Biden: Congress averted “Christmas disaster” on railroad

Biden: Congress averted "Christmas disaster" on railroad

The U.S. Congress finally approved a bill blocking a nationwide strike by railroad workers that could have severely damaged the U.S. economy, but rejected a provision providing for paid sick leave for railroad workers.

The Senate voted 80 votes Thursday to mandate a tentative bargaining agreement reached in September with unions representing 115,000 workers who could go on strike Dec. 9. Fifteen senators voted against it.

The bill has been referred to President Joe Biden, who will sign it. Once the bill becomes law, any strike would be illegal and striking workers could be fired.

Eight of the 12 unions have ratified the agreement. But some union leaders criticized Biden, who calls himself a “friend of the workers,” for asking Congress to enforce a contract that workers in four unions rejected because of a lack of paid sick leave.

“We saved this country from a Christmas disaster in our grocery stores, in our workplaces and in our communities,” Biden said in a statement praising Congress for its actions to prevent devastating economic consequences for the nation’s working families.

A strike by railroad workers could have frozen nearly 30 percent of all U.S. freight traffic, triggered already rising inflation, cost the U.S. economy $2 billion a day and stranded millions of rail passengers.

The House of Representatives on Wednesday approved a bill banning the strike and voted separately to impose seven days of paid sick leave for railroad workers.

Sick leave pay was one of the unresolved issues in the negotiations. Under the tentative agreement, paid short-term sick leave was not included in the terms of the contract. The unions demanded 15 days of paid sick leave, and railroad management agreed to one such day.

Sean O’Brien, president of the Teamsters union, sharply criticized the Senate’s decision on sick leave.

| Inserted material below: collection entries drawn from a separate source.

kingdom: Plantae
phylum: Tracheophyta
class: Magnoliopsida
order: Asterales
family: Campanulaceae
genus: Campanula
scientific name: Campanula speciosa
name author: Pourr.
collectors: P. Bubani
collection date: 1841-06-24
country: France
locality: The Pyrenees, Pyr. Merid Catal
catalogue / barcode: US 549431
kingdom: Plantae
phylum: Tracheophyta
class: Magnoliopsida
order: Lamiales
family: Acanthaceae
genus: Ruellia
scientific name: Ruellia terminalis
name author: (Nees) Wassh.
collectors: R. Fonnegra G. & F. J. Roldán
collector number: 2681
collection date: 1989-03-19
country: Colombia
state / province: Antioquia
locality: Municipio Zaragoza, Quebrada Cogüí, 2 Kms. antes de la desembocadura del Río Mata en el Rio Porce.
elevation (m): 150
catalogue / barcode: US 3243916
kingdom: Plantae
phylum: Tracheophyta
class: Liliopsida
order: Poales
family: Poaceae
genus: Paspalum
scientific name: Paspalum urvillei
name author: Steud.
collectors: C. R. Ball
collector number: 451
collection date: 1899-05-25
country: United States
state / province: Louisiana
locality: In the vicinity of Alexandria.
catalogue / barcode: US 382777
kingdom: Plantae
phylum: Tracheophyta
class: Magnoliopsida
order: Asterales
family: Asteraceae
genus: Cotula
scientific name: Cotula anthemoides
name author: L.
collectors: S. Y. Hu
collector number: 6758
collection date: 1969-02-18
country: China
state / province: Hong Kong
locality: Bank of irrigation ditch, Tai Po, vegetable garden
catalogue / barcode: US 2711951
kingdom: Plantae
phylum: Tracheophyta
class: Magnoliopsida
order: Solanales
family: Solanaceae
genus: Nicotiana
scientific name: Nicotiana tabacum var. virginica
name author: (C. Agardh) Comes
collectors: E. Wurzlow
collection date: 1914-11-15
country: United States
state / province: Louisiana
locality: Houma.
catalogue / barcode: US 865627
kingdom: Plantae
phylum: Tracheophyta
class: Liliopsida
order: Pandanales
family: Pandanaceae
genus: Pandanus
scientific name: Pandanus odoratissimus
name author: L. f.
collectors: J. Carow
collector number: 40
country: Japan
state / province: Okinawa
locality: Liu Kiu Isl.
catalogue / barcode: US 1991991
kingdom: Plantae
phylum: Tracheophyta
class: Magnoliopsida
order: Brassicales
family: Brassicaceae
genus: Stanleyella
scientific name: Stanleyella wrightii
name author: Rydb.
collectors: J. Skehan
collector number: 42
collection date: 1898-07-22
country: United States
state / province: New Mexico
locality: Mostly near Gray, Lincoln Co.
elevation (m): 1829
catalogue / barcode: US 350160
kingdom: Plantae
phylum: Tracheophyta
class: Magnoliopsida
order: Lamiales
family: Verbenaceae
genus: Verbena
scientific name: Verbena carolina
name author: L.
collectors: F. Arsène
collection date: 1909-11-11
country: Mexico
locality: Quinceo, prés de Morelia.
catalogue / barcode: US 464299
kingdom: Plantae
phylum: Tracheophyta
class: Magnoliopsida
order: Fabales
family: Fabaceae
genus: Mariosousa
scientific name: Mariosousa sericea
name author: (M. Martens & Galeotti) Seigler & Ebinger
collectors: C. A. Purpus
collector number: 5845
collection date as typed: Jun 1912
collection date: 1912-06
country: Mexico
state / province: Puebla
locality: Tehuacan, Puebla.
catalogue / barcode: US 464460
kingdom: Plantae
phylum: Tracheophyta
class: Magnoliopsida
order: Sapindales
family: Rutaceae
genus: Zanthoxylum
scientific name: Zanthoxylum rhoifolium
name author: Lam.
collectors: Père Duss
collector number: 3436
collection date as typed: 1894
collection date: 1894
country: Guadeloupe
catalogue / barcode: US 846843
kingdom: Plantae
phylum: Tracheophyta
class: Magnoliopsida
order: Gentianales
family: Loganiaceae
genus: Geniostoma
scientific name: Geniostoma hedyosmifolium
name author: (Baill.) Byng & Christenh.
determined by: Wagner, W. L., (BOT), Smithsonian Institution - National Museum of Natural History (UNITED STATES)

“Railroad carriers are making record profits. Railroad workers don’t get paid sick days. Is that OK? Paid sick leave is a basic human right. This system is failing,” O’Brien wrote on Twitter.

The proposal for seven paid sick days did not receive the required 60-vote qualified majority in the Senate and was not approved by the White House.

A total of 52 senators, including 44 Democrats, two independents and six Republicans, voted in favor of mandatory sick leave for railroad workers, while 42 Republicans and Democratic Senator Joe Manchin voted against it. Manchin said he sympathized with the workers’ concerns, but Congress, the Democratic senator said, should not “renegotiate a collective bargaining agreement already in place.”

Senator Bernie Sanders and others condemned the railroad companies for refusing to offer paid sick leave.

“This may be the worst example of corporate greed I’ve ever seen,” Sanders said. – It really is barbaric in 2022 America.”